Larry Sagers, Deseret News archives
The Parable of the Sower, each of the differing soils represent our receptivity to God's will and word. Note the seeds were identical, yet flourished only in receptive soil. Notably, even the seeds which flourished were subject to the same fickle weather of storm and shadow.

I remember an old Red Skelton routine in which he imitated a stumbling drunk trying to walk a razor-straight line during a 9.5 earthquake. Skelton’s inebriated man negotiated from point A to point B with aplomb while everything around him was in total upheaval.

Is there an elixir-free way to flourish despite the upheaval of perilous times?

Parable of the sower

The Parable of the Sower (Matthew 13:3-9) teaches us how to reach our potential despite life’s tectonic shifts.

In the parable, a sower tossed identical seeds over four different soils (Matthew 13:3). Some seeds "fell by the way side," devoured by birds (13:4). Other seeds fell "in stony places," but lacking deep roots, sprang up and withered in the sun (13:5-6). A third group "fell among thorns" which "choked them" after taking root (13:7). The fourth group "fell into good ground," taking root and bringing forth a varying abundance of fruit (13:8).

Each of the differing soils represent our receptivity to God’s will and word. Note the seeds were identical, yet flourished only in receptive soil. Notably, even the seeds which flourished were subject to the same fickle weather of storm and shadow.

Jesus likens the first seeds and soil to those who hear the gospel but allow the wayside of the wicked world to "catch away" that which was sown (Matthew 13:19). The second group represent those who receive the gospel with joy but allow trials or persecution to offend them (13:20-21). The third group represent those who hear the word but allow thorny riches and the deceit of the world to choke their tender testimonies (13:22).

The seed sown in "good ground" represents those who hear, understand and obey the word, bringing forth a varying yield of fruit in abundance (Matthew 13:23).

Yielding to God

As we yield our hearts to God, the roots of our character grow deep in selfless soil. This rich environment powers our potential despite the harsh conditions of life’s wind and weather.

Even rocky soil can be plowed and improved to yield fruit, but the best environment is the one free of excess thorns that choke our character and pillage our potential.

In the process of weeding out our individual thorns, disciples of Jesus Christ may well ask, "Do I permit pride, selfishness or diversion to choke the tender roots of my potential?"

Like the seeds in the parable, we are sometimes scattered into less than ideal soil — even environments we did not choose. No matter our initial circumstance in life, we are still free to choose our attitude and allegiance. That freedom may well determine our upgrade to richer spiritual ground.
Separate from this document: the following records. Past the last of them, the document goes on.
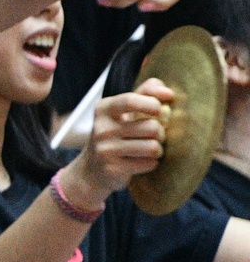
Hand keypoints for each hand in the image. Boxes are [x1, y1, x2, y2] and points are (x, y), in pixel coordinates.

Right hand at [68, 79, 170, 202]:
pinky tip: (141, 162)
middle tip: (153, 136)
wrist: (93, 168)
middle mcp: (101, 128)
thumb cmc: (117, 133)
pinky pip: (149, 163)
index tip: (159, 110)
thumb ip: (146, 93)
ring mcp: (105, 149)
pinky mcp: (112, 168)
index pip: (130, 101)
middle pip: (151, 127)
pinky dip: (151, 163)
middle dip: (160, 132)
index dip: (152, 104)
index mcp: (104, 109)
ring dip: (157, 149)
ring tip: (148, 150)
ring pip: (153, 147)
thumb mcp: (125, 110)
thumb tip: (168, 93)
In the Book of Mormon, another testament of Jesus Christ, the prophet Lehi declared, "Wherefore men...are free to choose liberty and eternal life, through the great mediator of all men, or to choose captivity and death, according to the captivity and power of the devil..." (2 Nephi 2:27).

The richest soil

Perhaps the richest environment is the charitable heart. Godly charity allows deep roots in "good soil" because it neither demands self-promotion nor exults in the shame of the world. While some seek the anemic soil of riches, recognition or selfishness, the charitable heart graduates from seed to sower. Such a graduate is willing to till his neighbor’s unreceptive fields in order to soften hearts.

In this way, more of God’s children flourish to their potential.

No matter our environment, we are all God’s children. Whether we yield fruit in abundance is a matter of our individual receptivity to God. Our willingness to change the landscape one seed, one heart at a time determines the harvest.

William Monahan graduated from BYU law school. An Air Force veteran and former Phoenix stake president, he teaches law and serves as a high councilor for QC Chandler Heights Stake. William Monahan begins service July 2012 as a mission president.